DATA EXCERPTS:
-- Opening Marker --

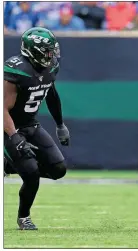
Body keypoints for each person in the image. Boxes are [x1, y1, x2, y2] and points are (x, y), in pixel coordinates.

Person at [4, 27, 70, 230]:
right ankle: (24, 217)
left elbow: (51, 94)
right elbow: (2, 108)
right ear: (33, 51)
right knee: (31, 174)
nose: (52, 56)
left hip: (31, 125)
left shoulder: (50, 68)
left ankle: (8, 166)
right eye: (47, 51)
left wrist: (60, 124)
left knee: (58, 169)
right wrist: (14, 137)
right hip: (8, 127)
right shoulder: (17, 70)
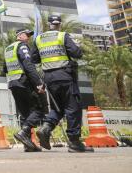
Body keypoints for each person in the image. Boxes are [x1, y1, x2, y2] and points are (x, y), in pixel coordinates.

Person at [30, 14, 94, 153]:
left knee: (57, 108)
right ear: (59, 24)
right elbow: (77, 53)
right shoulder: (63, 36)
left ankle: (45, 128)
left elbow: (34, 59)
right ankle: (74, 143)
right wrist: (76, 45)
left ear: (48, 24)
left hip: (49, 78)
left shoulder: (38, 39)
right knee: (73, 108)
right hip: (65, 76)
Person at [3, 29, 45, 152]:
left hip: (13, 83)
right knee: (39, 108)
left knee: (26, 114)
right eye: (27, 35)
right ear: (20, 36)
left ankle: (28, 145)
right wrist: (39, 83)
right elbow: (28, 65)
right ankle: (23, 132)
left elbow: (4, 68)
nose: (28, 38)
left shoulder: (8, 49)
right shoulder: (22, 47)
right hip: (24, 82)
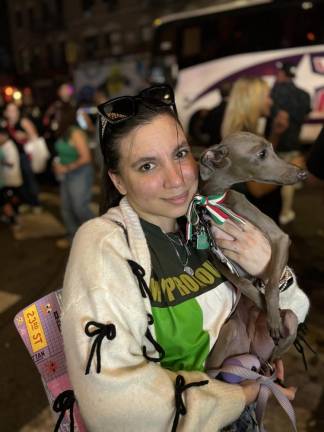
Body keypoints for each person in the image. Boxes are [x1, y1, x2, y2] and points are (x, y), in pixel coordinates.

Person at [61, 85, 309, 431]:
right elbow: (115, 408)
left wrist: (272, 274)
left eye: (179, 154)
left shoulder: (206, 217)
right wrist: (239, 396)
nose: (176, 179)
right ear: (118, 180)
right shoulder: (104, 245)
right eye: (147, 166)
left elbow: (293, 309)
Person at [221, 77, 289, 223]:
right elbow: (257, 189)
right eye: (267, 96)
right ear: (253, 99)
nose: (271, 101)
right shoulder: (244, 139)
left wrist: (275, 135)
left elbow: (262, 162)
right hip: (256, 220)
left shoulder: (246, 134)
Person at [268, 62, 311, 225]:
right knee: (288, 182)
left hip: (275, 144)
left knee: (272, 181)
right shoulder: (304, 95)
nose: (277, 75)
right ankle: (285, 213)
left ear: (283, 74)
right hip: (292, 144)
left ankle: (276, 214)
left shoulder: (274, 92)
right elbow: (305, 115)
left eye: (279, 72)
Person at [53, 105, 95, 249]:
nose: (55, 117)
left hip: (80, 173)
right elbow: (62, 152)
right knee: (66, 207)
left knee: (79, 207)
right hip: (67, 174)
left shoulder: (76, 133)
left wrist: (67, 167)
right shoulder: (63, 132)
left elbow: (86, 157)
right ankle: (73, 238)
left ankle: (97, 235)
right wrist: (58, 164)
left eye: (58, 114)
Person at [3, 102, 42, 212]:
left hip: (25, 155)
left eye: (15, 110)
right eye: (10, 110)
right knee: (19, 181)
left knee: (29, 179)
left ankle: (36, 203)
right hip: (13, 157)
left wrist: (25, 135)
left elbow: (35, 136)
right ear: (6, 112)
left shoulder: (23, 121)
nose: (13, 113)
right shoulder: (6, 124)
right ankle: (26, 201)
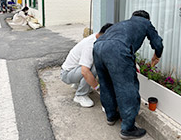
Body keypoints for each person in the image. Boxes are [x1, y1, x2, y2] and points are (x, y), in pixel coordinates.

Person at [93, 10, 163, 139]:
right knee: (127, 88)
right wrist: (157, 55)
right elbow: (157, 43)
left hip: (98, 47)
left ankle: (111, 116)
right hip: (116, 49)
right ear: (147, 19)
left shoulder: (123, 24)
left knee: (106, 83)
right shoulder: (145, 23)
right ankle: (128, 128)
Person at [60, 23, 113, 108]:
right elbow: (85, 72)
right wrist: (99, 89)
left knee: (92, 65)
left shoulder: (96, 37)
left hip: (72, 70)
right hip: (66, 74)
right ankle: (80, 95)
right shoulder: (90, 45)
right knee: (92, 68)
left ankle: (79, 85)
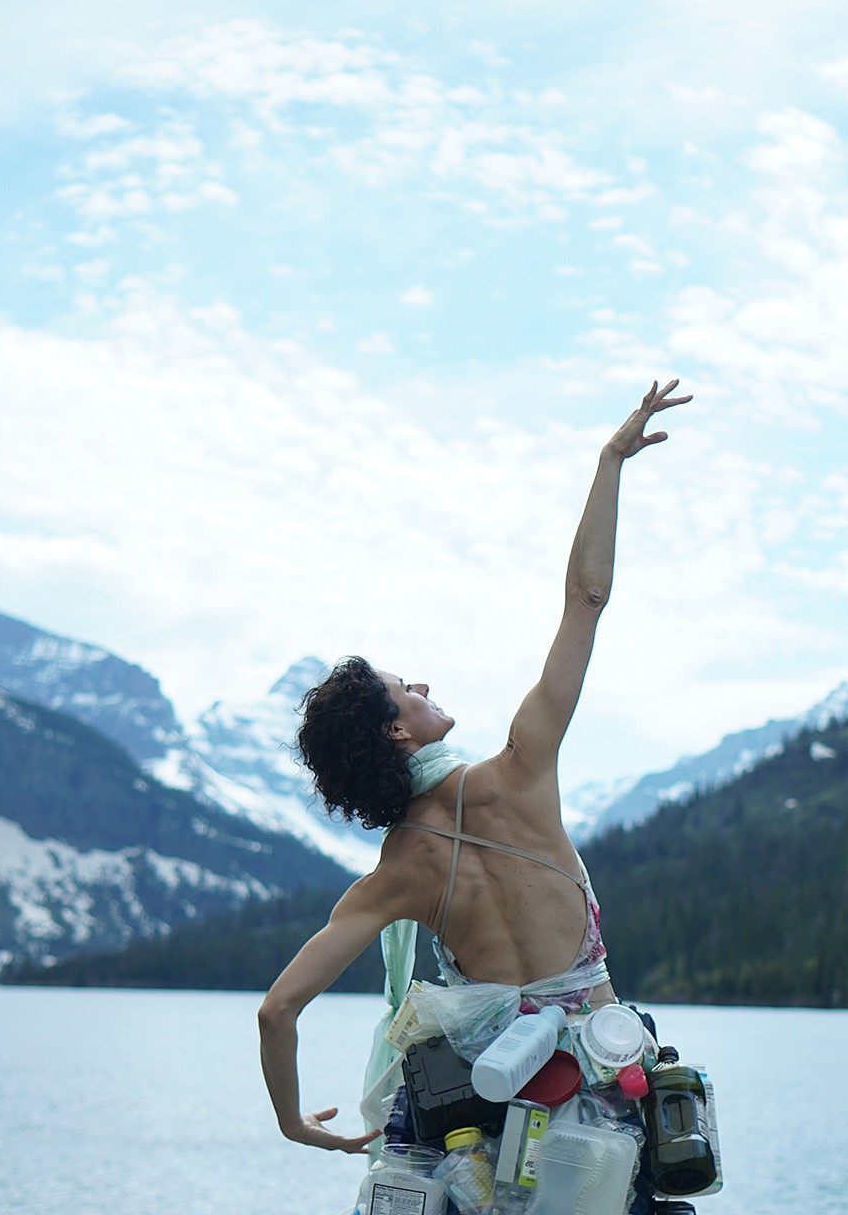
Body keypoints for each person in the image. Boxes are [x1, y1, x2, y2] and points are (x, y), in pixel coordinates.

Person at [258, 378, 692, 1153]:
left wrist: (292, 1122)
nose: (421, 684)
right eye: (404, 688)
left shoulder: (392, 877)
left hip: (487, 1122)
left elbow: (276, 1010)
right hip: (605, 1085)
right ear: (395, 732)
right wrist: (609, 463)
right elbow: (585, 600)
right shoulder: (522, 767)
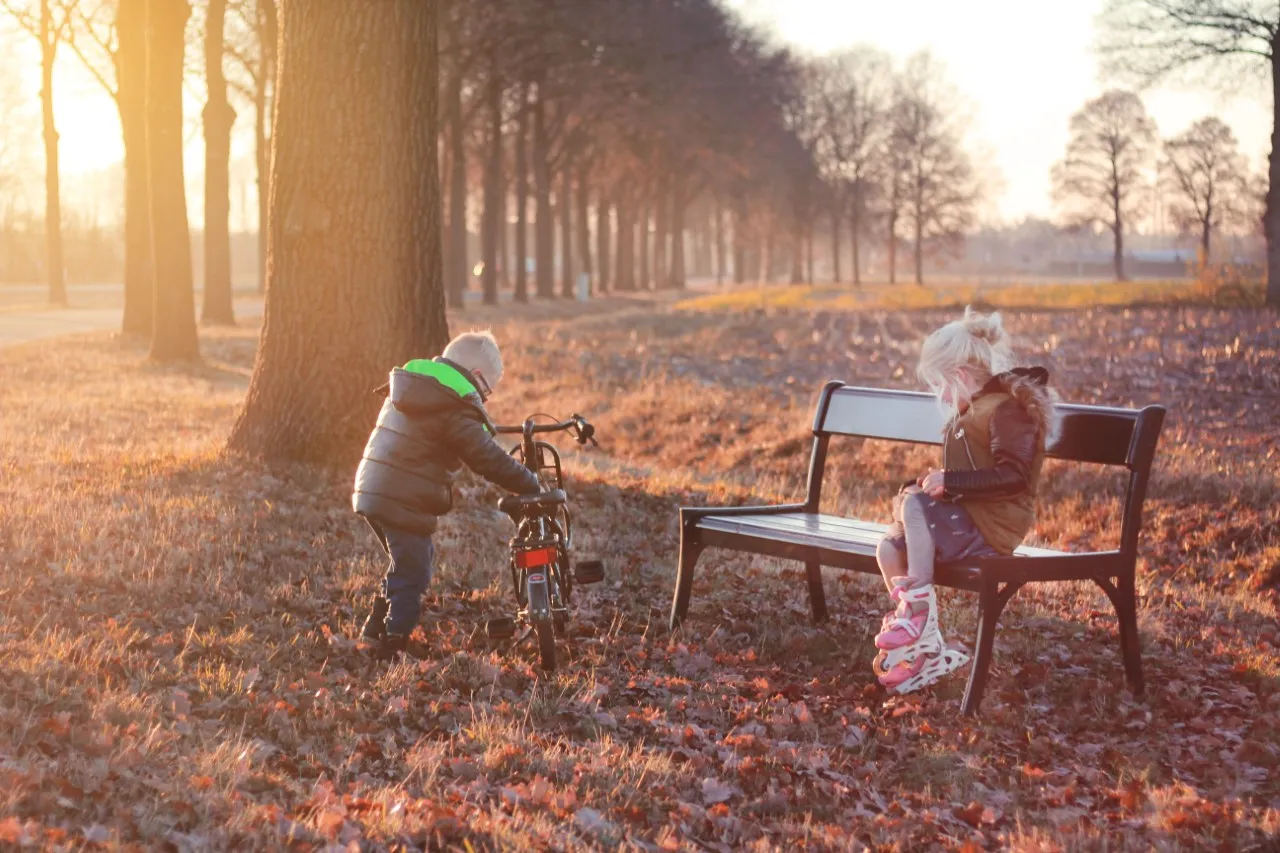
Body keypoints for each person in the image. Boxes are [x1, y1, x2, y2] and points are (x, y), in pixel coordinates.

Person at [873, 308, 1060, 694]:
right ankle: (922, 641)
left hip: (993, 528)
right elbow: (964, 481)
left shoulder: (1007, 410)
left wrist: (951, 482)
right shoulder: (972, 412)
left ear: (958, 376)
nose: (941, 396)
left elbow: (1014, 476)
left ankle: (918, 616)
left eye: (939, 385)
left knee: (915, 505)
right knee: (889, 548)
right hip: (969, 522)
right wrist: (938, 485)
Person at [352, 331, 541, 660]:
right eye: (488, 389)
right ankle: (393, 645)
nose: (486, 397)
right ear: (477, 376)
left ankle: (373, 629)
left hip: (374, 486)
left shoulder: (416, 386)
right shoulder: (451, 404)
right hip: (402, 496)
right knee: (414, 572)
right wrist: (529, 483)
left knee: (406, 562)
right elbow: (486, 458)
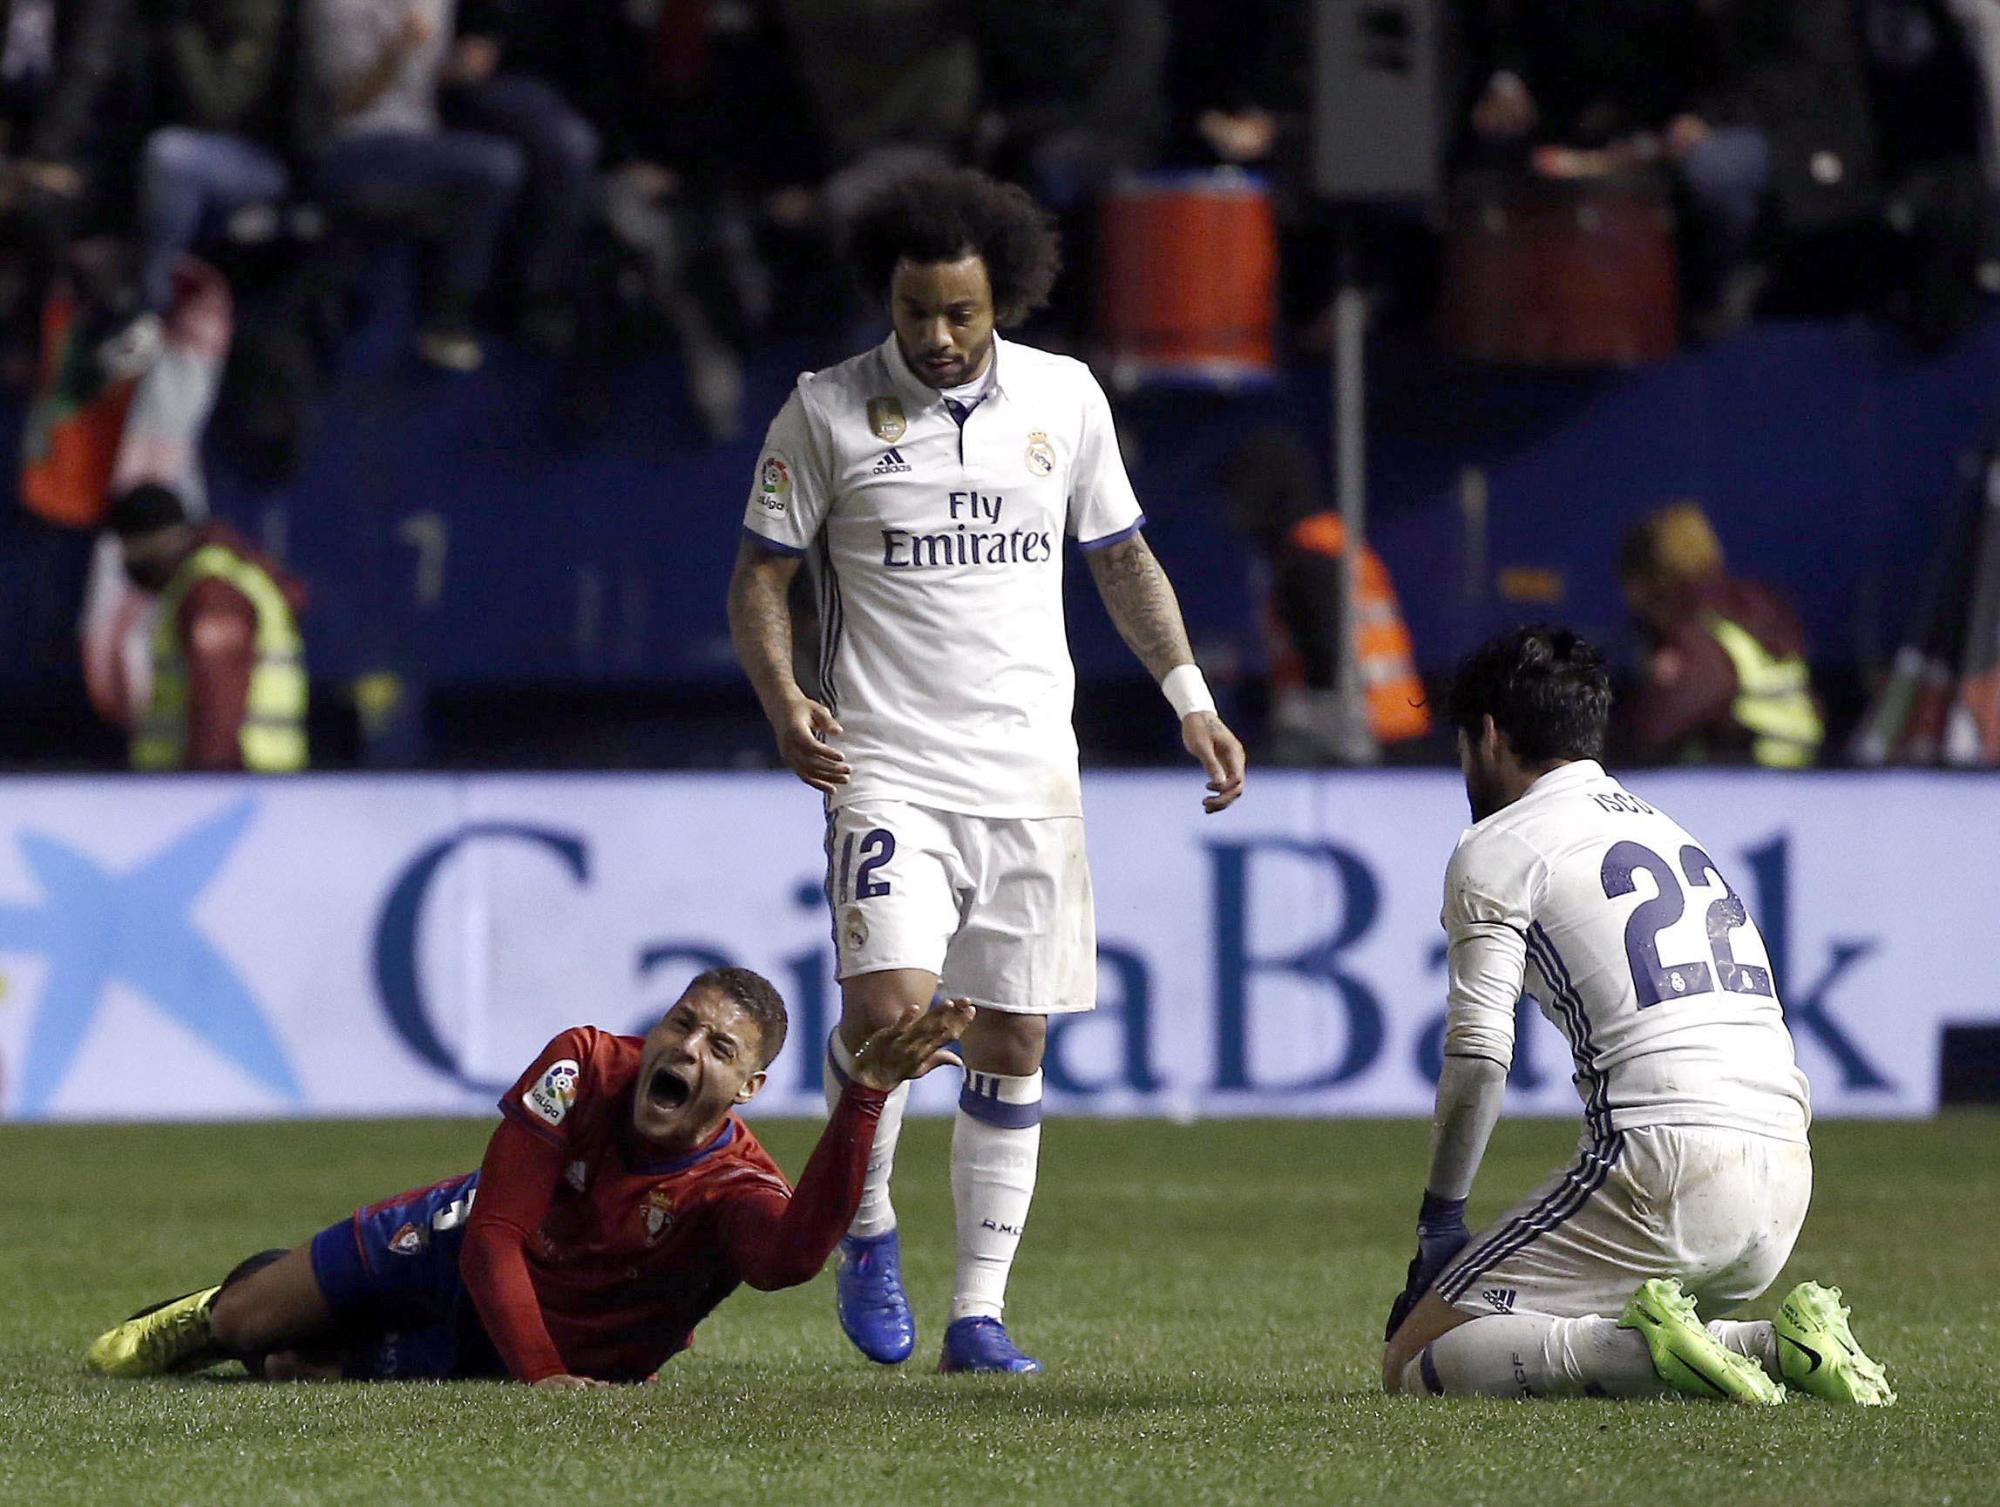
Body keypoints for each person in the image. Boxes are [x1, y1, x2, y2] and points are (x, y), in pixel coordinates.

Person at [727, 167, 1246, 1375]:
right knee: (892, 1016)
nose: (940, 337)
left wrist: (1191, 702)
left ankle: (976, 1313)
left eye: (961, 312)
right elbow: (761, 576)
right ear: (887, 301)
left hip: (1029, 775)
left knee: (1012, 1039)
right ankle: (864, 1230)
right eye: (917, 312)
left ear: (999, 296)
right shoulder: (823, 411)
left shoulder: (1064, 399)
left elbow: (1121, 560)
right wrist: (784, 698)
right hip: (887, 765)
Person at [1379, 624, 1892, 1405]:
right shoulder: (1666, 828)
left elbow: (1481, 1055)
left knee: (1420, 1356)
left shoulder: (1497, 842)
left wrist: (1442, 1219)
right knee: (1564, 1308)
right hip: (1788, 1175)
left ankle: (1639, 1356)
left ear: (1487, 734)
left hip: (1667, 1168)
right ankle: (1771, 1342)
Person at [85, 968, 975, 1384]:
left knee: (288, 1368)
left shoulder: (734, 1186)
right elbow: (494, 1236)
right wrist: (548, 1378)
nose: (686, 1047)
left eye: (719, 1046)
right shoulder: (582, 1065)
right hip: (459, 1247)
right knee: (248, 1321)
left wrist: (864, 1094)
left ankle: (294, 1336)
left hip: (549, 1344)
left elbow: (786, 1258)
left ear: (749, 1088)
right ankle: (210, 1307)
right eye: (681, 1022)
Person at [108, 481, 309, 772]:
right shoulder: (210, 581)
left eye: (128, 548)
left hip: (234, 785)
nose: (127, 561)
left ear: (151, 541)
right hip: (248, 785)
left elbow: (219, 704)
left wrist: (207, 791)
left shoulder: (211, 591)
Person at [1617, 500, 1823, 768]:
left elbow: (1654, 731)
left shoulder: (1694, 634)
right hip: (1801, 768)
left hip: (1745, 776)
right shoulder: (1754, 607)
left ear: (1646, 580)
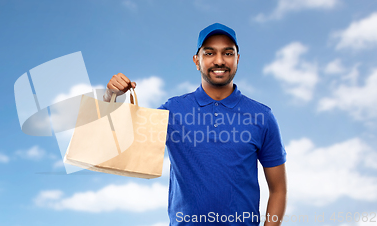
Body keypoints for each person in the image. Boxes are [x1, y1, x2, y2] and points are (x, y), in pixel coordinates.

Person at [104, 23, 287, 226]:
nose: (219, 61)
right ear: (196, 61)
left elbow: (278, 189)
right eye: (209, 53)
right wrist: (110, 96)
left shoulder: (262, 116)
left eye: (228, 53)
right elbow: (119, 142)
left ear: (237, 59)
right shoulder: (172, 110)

-- Closing Marker --

WHAT YOU NEED TO DO: Repeat word for word the lines above that run from the line containing "left shoulder: (1064, 399)" through the line containing "left shoulder: (1694, 634)", both ends included, and nothing else.

ANSWER BELOW:
left shoulder: (1064, 399)
left elbow: (1121, 560)
right wrist: (784, 698)
right hip: (887, 765)
Person at [1379, 624, 1892, 1405]:
right shoulder: (1666, 828)
left elbow: (1481, 1055)
left knee: (1420, 1356)
left shoulder: (1497, 842)
left wrist: (1442, 1219)
right knee: (1564, 1308)
right hip: (1788, 1175)
left ankle: (1639, 1356)
left ear: (1487, 734)
left hip: (1667, 1168)
right ankle: (1771, 1342)
Person at [85, 968, 975, 1384]:
left knee: (288, 1368)
left shoulder: (734, 1186)
right elbow: (494, 1236)
right wrist: (548, 1378)
nose: (686, 1047)
left eye: (719, 1046)
right shoulder: (582, 1065)
right hip: (459, 1247)
right knee: (248, 1321)
left wrist: (864, 1094)
left ankle: (294, 1336)
left hip: (549, 1344)
left elbow: (786, 1258)
left ear: (749, 1088)
right ankle: (210, 1307)
right eye: (681, 1022)
Person at [108, 481, 309, 772]:
right shoulder: (210, 581)
left eye: (128, 548)
left hip: (234, 785)
nose: (127, 561)
left ear: (151, 541)
right hip: (248, 785)
left elbow: (219, 704)
left wrist: (207, 791)
left shoulder: (211, 591)
Person at [1617, 500, 1823, 768]:
left elbow: (1654, 731)
left shoulder: (1694, 634)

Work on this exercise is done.